• _Task prompt_
After locating "5. ability to add optional keyguards" in the listing below, copy that line and each one after it exactly, ending with the line that has "1. USB charging".

• _Data for the task_
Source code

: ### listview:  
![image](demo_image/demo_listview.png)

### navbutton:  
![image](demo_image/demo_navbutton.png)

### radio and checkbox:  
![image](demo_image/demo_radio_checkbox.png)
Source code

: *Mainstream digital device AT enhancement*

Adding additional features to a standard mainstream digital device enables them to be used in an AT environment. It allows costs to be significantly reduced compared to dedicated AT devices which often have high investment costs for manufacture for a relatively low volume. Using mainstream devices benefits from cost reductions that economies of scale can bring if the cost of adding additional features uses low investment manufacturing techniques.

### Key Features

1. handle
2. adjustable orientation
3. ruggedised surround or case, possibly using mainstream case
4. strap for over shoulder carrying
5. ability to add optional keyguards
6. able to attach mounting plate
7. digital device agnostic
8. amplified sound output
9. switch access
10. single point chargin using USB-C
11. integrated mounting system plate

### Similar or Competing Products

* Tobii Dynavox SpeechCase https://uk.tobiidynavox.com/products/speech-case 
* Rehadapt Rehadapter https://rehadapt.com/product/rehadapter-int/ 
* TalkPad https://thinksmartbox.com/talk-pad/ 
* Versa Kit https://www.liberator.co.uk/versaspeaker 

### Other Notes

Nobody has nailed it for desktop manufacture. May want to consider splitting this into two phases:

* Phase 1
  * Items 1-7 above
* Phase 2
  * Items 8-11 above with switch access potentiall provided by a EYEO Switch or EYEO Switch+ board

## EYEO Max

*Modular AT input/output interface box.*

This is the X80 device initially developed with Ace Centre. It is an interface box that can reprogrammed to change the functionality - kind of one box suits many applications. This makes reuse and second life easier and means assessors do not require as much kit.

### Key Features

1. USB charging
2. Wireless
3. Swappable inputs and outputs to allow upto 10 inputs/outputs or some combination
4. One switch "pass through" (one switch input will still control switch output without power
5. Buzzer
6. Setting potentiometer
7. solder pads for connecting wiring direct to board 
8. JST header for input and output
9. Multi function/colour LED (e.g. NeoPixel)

• _Answer to the exercise_
5. ability to add optional keyguards
6. able to attach mounting plate
7. digital device agnostic
8. amplified sound output
9. switch access
10. single point chargin using USB-C
11. integrated mounting system plate

### Similar or Competing Products

* Tobii Dynavox SpeechCase https://uk.tobiidynavox.com/products/speech-case 
* Rehadapt Rehadapter https://rehadapt.com/product/rehadapter-int/ 
* TalkPad https://thinksmartbox.com/talk-pad/ 
* Versa Kit https://www.liberator.co.uk/versaspeaker 

### Other Notes

Nobody has nailed it for desktop manufacture. May want to consider splitting this into two phases:

* Phase 1
  * Items 1-7 above
* Phase 2
  * Items 8-11 above with switch access potentiall provided by a EYEO Switch or EYEO Switch+ board

## EYEO Max

*Modular AT input/output interface box.*

This is the X80 device initially developed with Ace Centre. It is an interface box that can reprogrammed to change the functionality - kind of one box suits many applications. This makes reuse and second life easier and means assessors do not require as much kit.

### Key Features

1. USB charging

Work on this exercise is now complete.